What to work on
A) According to the biography of John Masters, which regiment did he apply to join after his year with the Duke of Cornwall's Light Infantry?
B) Carry on the biography of John Masters, beginning right after its final sentence.

Text provided
====

British army officer and novelist (1914–1983)

Lieutenant-Colonel John Masters, DSO, OBE (26 October 1914 – 7 May 1983) was a British army officer and novelist. During World War II, he served with the Chindits behind Axis lines in Burma, and became the GSO1 (chief staff officer) of the 19th Indian Infantry Division. Masters is principally known for his historical novels set in India notably Bhowani Junction, which was turned into a successful 1956 film. He also wrote a three-volume autobiography, which was positively received by critics.

==Life==
Masters was the son of a lieutenant-colonel whose family had a long tradition of service in the British Indian Army. He was educated at Wellington College and the Royal Military College, Sandhurst. On graduating from Sandhurst in 1933, he was seconded to the Duke of Cornwall's Light Infantry (DCLI) for a year before applying to serve with the 4th Prince of Wales's Own Gurkha Rifles. He saw service on the North-West Frontier with the 2nd battalion of the regiment, and was rapidly given a variety of appointments within the battalion and the regimental depot.

In 1938, he organised a hunt for a leopard reported to be roaming the depot at Bakloh, only to find himself facing a full-grown tiger (which killed one of the Gurkhas acting as beaters). He later commented that whatever rank and decorations he was awarded, he was always known to the Gurkhas as "The Sahib who shot the Bakloh tiger".

In early 1939, he was appointed the Adjutant of the 2nd battalion of the 4th Gurkhas. During the Second World War his battalion was sent to Basra in Iraq, during the brief Anglo-Iraqi War. Masters subsequently served in Iraq, Syria, and Persia with the battalion, before being briefly seconded as a staff officer in a Line of Communications HQ. In early 1942, he attended the Indian Army's Staff College at Quetta. Here he met the wife of a fellow officer and they began an affair. Even though they later married, there was something of a scandal at the time.

After passing the Staff College, Masters next served as brigade major in the 114th Indian Infantry Brigade before being "poached" by Joe Lentaigne, another officer from the 4th Gurkhas, to be brigade major in the 111th Indian Infantry Brigade, a Chindit formation. From March 1944, the brigade served behind the Japanese lines in Burma. On the death of General Orde Wingate on 24 April, Lentaigne became the Chindit commander and Masters commanded the main body of the 111th Indian Infantry Brigade.

In May 1944, the brigade was ordered to hold a position code-named 'Blackpool' near Mogaung in northern Burma. The isolated position was attacked with great intensity for seventeen days and eventually the brigade was forced to withdraw. Masters felt obliged to order the medical orderlies to shoot 19 of his own men, casualties who had no hope of recovery or rescue. Masters later wrote about these events in the second volume of his autobiography, The Road Past Mandalay. In recognition of his "gallant and distinguished services in Burma", he was in October awarded the DSO.

After briefly commanding the 3rd battalion of his regiment, Masters subsequently became GSO1 (the Chief of Staff) of the 19th Indian Infantry Division, which was involved in the later stages of the Burma campaign. Near the end of the war he was offered command of an Indian airborne brigade but the Japanese surrender intervened. On 17 January 1946 he was awarded an OBE for his service in Burma.

====

Data
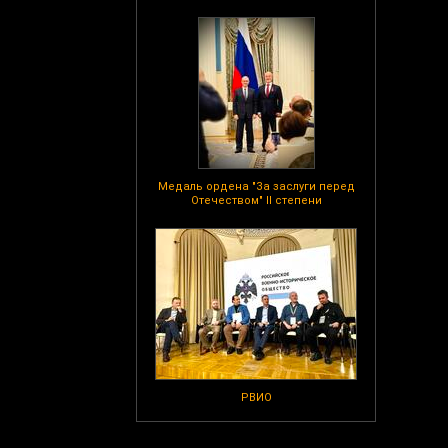
Медаль ордена "За заслуги перед
Отечеством" II степени
РВИО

====

Results in order
A) The 4th Prince of Wales's Own Gurkha Rifles.

B)
After a spell as a staff officer in GHQ India in Delhi, he then served as an instructor at the British Army Staff College, Camberley. He left the army in 1948 with the rank of lieutenant-colonel, and moved to the United States, where he set up a business promoting walking tours in the Himalayas, one of his hobbies. The business was not a success and, to make ends meet, he decided to write of his experiences in the army. When his novels proved popular, he became a full-time writer.

In later life, Masters and his wife Barbara moved to Santa Fe, New Mexico. He died in 1983 from complications following heart surgery. His family and friends scattered his ashes from an aeroplane over a mountain trail he frequently hiked in. General Sir Michael Rose, the former UN commander in Bosnia, is a stepson of Masters.

==Personality==
John Masters: A Regimented Life by John Clay was published by Michael Joseph in 1992. Now out of print, it is a sympathetic but not uncritical biography. According to Clay, Masters possessed a strong and sometimes domineering personality, and could be impatient with weakness or incompetence. He could also be extremely warmhearted and generous. His outgoing and boisterous personality flourished during his long residence in the United States. Masters was impatient with the literary establishment, which faulted his Indian novels as unsympathetic to Indians, and he was impatient with editors who wanted to remove the rough edges from his characters. Masters strove for accuracy and realism, resenting it when people mistook his characters' views as his own. He was extremely hard-working and meticulously well-organised, both as a soldier and a novelist. Clay speculates that Masters may have been driven to achieve by rumours that his family was not "pure" English, but Anglo-Indian or Eurasian. In 1962 Masters learned what he had apparently long suspected, that he did indeed have a distant Indian ancestor.

Clay's biography provides details that Masters omitted from the three volumes of autobiography he wrote: Bugles and a Tiger (1956); Road Past Mandalay (1961); and Pilgrim Son (1971). They are nevertheless extremely revealing. Bugles and a Tiger, details Masters's time at Sandhurst and service on India's northwest frontier on the eve of the Second World War. Road Past Mandalay deals mostly with the Burma campaign in the War, while Pilgrim Son chronicles his career as a writer.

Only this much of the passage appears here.